| TRY IT |
Take the data below and extract the lines from the one with "1.220000 0.870000 ;" to the one with "8.980000 3.075000 ;", inclusive, exactly as written.

(Hardware design source files)
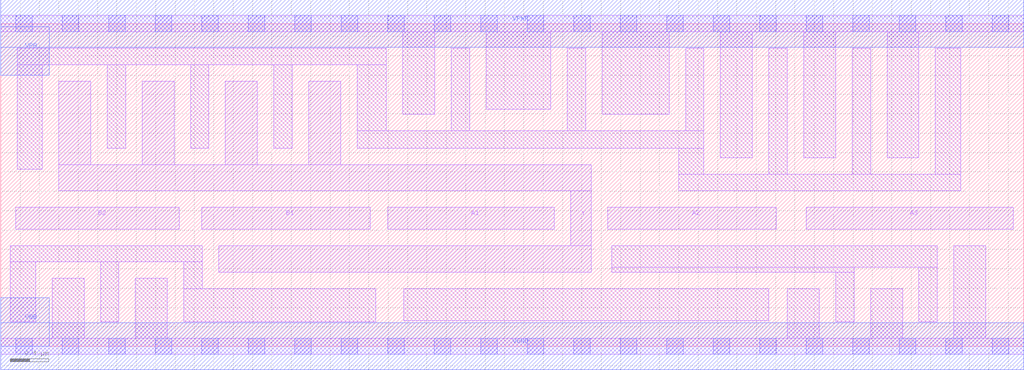
<source format=lef>
# Copyright 2020 The SkyWater PDK Authors
#
# Licensed under the Apache License, Version 2.0 (the "License");
# you may not use this file except in compliance with the License.
# You may obtain a copy of the License at
#
#     https://www.apache.org/licenses/LICENSE-2.0
#
# Unless required by applicable law or agreed to in writing, software
# distributed under the License is distributed on an "AS IS" BASIS,
# WITHOUT WARRANTIES OR CONDITIONS OF ANY KIND, either express or implied.
# See the License for the specific language governing permissions and
# limitations under the License.
#
# SPDX-License-Identifier: Apache-2.0

VERSION 5.5 ;
NAMESCASESENSITIVE ON ;
BUSBITCHARS "[]" ;
DIVIDERCHAR "/" ;
MACRO sky130_fd_sc_lp__a32oi_4
  CLASS CORE ;
  SOURCE USER ;
  ORIGIN  0.000000  0.000000 ;
  SIZE  10.56000 BY  3.330000 ;
  SYMMETRY X Y R90 ;
  SITE unit ;
  PIN A1
    ANTENNAGATEAREA  1.260000 ;
    DIRECTION INPUT ;
    USE SIGNAL ;
    PORT
      LAYER li1 ;
        RECT 3.995000 1.210000 5.715000 1.435000 ;
    END
  END A1
  PIN A2
    ANTENNAGATEAREA  1.260000 ;
    DIRECTION INPUT ;
    USE SIGNAL ;
    PORT
      LAYER li1 ;
        RECT 6.265000 1.210000 8.005000 1.435000 ;
    END
  END A2
  PIN A3
    ANTENNAGATEAREA  1.260000 ;
    DIRECTION INPUT ;
    USE SIGNAL ;
    PORT
      LAYER li1 ;
        RECT 8.315000 1.210000 10.455000 1.435000 ;
    END
  END A3
  PIN B1
    ANTENNAGATEAREA  1.260000 ;
    DIRECTION INPUT ;
    USE SIGNAL ;
    PORT
      LAYER li1 ;
        RECT 2.075000 1.210000 3.815000 1.435000 ;
    END
  END B1
  PIN B2
    ANTENNAGATEAREA  1.260000 ;
    DIRECTION INPUT ;
    USE SIGNAL ;
    PORT
      LAYER li1 ;
        RECT 0.155000 1.210000 1.845000 1.435000 ;
    END
  END B2
  PIN Y
    ANTENNADIFFAREA  2.352000 ;
    DIRECTION OUTPUT ;
    USE SIGNAL ;
    PORT
      LAYER li1 ;
        RECT 0.600000 1.605000 6.095000 1.875000 ;
        RECT 0.600000 1.875000 0.930000 2.735000 ;
        RECT 1.460000 1.875000 1.790000 2.735000 ;
        RECT 2.250000 0.765000 6.095000 1.040000 ;
        RECT 2.320000 1.875000 2.650000 2.735000 ;
        RECT 3.180000 1.875000 3.510000 2.735000 ;
        RECT 5.885000 1.040000 6.095000 1.605000 ;
    END
  END Y
  PIN VGND
    DIRECTION INOUT ;
    USE GROUND ;
    PORT
      LAYER met1 ;
        RECT 0.000000 -0.245000 10.560000 0.245000 ;
    END
  END VGND
  PIN VNB
    DIRECTION INOUT ;
    USE GROUND ;
    PORT
      LAYER met1 ;
        RECT 0.000000 0.000000 0.500000 0.500000 ;
    END
  END VNB
  PIN VPB
    DIRECTION INOUT ;
    USE POWER ;
    PORT
      LAYER met1 ;
        RECT 0.000000 2.800000 0.500000 3.300000 ;
    END
  END VPB
  PIN VPWR
    DIRECTION INOUT ;
    USE POWER ;
    PORT
      LAYER met1 ;
        RECT 0.000000 3.085000 10.560000 3.575000 ;
    END
  END VPWR
  OBS
    LAYER li1 ;
      RECT 0.000000 -0.085000 10.560000 0.085000 ;
      RECT 0.000000  3.245000 10.560000 3.415000 ;
      RECT 0.100000  0.255000  0.360000 0.870000 ;
      RECT 0.100000  0.870000  2.080000 1.040000 ;
      RECT 0.170000  1.825000  0.430000 2.905000 ;
      RECT 0.170000  2.905000  3.980000 3.075000 ;
      RECT 0.530000  0.085000  0.860000 0.700000 ;
      RECT 1.030000  0.255000  1.220000 0.870000 ;
      RECT 1.100000  2.045000  1.290000 2.905000 ;
      RECT 1.390000  0.085000  1.720000 0.700000 ;
      RECT 1.890000  0.255000  3.870000 0.595000 ;
      RECT 1.890000  0.595000  2.080000 0.870000 ;
      RECT 1.960000  2.045000  2.150000 2.905000 ;
      RECT 2.820000  2.045000  3.010000 2.905000 ;
      RECT 3.680000  2.045000  7.260000 2.225000 ;
      RECT 3.680000  2.225000  3.980000 2.905000 ;
      RECT 4.150000  2.395000  4.480000 3.245000 ;
      RECT 4.160000  0.265000  7.930000 0.595000 ;
      RECT 4.650000  2.225000  4.840000 3.075000 ;
      RECT 5.010000  2.445000  5.680000 3.245000 ;
      RECT 5.850000  2.225000  6.040000 3.075000 ;
      RECT 6.210000  2.395000  6.900000 3.245000 ;
      RECT 6.310000  0.765000  8.810000 0.815000 ;
      RECT 6.310000  0.815000  9.670000 1.040000 ;
      RECT 7.000000  1.605000  9.910000 1.775000 ;
      RECT 7.000000  1.775000  7.260000 2.045000 ;
      RECT 7.070000  2.225000  7.260000 3.075000 ;
      RECT 7.430000  1.945000  7.760000 3.245000 ;
      RECT 7.930000  1.775000  8.120000 3.075000 ;
      RECT 8.120000  0.085000  8.450000 0.595000 ;
      RECT 8.290000  1.945000  8.620000 3.245000 ;
      RECT 8.620000  0.255000  8.810000 0.765000 ;
      RECT 8.790000  1.775000  8.980000 3.075000 ;
      RECT 8.980000  0.085000  9.310000 0.595000 ;
      RECT 9.150000  1.945000  9.480000 3.245000 ;
      RECT 9.480000  0.255000  9.670000 0.815000 ;
      RECT 9.650000  1.775000  9.910000 3.075000 ;
      RECT 9.840000  0.085000 10.170000 1.040000 ;
    LAYER mcon ;
      RECT  0.155000 -0.085000  0.325000 0.085000 ;
      RECT  0.155000  3.245000  0.325000 3.415000 ;
      RECT  0.635000 -0.085000  0.805000 0.085000 ;
      RECT  0.635000  3.245000  0.805000 3.415000 ;
      RECT  1.115000 -0.085000  1.285000 0.085000 ;
      RECT  1.115000  3.245000  1.285000 3.415000 ;
      RECT  1.595000 -0.085000  1.765000 0.085000 ;
      RECT  1.595000  3.245000  1.765000 3.415000 ;
      RECT  2.075000 -0.085000  2.245000 0.085000 ;
      RECT  2.075000  3.245000  2.245000 3.415000 ;
      RECT  2.555000 -0.085000  2.725000 0.085000 ;
      RECT  2.555000  3.245000  2.725000 3.415000 ;
      RECT  3.035000 -0.085000  3.205000 0.085000 ;
      RECT  3.035000  3.245000  3.205000 3.415000 ;
      RECT  3.515000 -0.085000  3.685000 0.085000 ;
      RECT  3.515000  3.245000  3.685000 3.415000 ;
      RECT  3.995000 -0.085000  4.165000 0.085000 ;
      RECT  3.995000  3.245000  4.165000 3.415000 ;
      RECT  4.475000 -0.085000  4.645000 0.085000 ;
      RECT  4.475000  3.245000  4.645000 3.415000 ;
      RECT  4.955000 -0.085000  5.125000 0.085000 ;
      RECT  4.955000  3.245000  5.125000 3.415000 ;
      RECT  5.435000 -0.085000  5.605000 0.085000 ;
      RECT  5.435000  3.245000  5.605000 3.415000 ;
      RECT  5.915000 -0.085000  6.085000 0.085000 ;
      RECT  5.915000  3.245000  6.085000 3.415000 ;
      RECT  6.395000 -0.085000  6.565000 0.085000 ;
      RECT  6.395000  3.245000  6.565000 3.415000 ;
      RECT  6.875000 -0.085000  7.045000 0.085000 ;
      RECT  6.875000  3.245000  7.045000 3.415000 ;
      RECT  7.355000 -0.085000  7.525000 0.085000 ;
      RECT  7.355000  3.245000  7.525000 3.415000 ;
      RECT  7.835000 -0.085000  8.005000 0.085000 ;
      RECT  7.835000  3.245000  8.005000 3.415000 ;
      RECT  8.315000 -0.085000  8.485000 0.085000 ;
      RECT  8.315000  3.245000  8.485000 3.415000 ;
      RECT  8.795000 -0.085000  8.965000 0.085000 ;
      RECT  8.795000  3.245000  8.965000 3.415000 ;
      RECT  9.275000 -0.085000  9.445000 0.085000 ;
      RECT  9.275000  3.245000  9.445000 3.415000 ;
      RECT  9.755000 -0.085000  9.925000 0.085000 ;
      RECT  9.755000  3.245000  9.925000 3.415000 ;
      RECT 10.235000 -0.085000 10.405000 0.085000 ;
      RECT 10.235000  3.245000 10.405000 3.415000 ;
  END
END sky130_fd_sc_lp__a32oi_4
END LIBRARY

</source>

| ANSWER TO THIS TASK |
      RECT 1.030000  0.255000  1.220000 0.870000 ;
      RECT 1.100000  2.045000  1.290000 2.905000 ;
      RECT 1.390000  0.085000  1.720000 0.700000 ;
      RECT 1.890000  0.255000  3.870000 0.595000 ;
      RECT 1.890000  0.595000  2.080000 0.870000 ;
      RECT 1.960000  2.045000  2.150000 2.905000 ;
      RECT 2.820000  2.045000  3.010000 2.905000 ;
      RECT 3.680000  2.045000  7.260000 2.225000 ;
      RECT 3.680000  2.225000  3.980000 2.905000 ;
      RECT 4.150000  2.395000  4.480000 3.245000 ;
      RECT 4.160000  0.265000  7.930000 0.595000 ;
      RECT 4.650000  2.225000  4.840000 3.075000 ;
      RECT 5.010000  2.445000  5.680000 3.245000 ;
      RECT 5.850000  2.225000  6.040000 3.075000 ;
      RECT 6.210000  2.395000  6.900000 3.245000 ;
      RECT 6.310000  0.765000  8.810000 0.815000 ;
      RECT 6.310000  0.815000  9.670000 1.040000 ;
      RECT 7.000000  1.605000  9.910000 1.775000 ;
      RECT 7.000000  1.775000  7.260000 2.045000 ;
      RECT 7.070000  2.225000  7.260000 3.075000 ;
      RECT 7.430000  1.945000  7.760000 3.245000 ;
      RECT 7.930000  1.775000  8.120000 3.075000 ;
      RECT 8.120000  0.085000  8.450000 0.595000 ;
      RECT 8.290000  1.945000  8.620000 3.245000 ;
      RECT 8.620000  0.255000  8.810000 0.765000 ;
      RECT 8.790000  1.775000  8.980000 3.075000 ;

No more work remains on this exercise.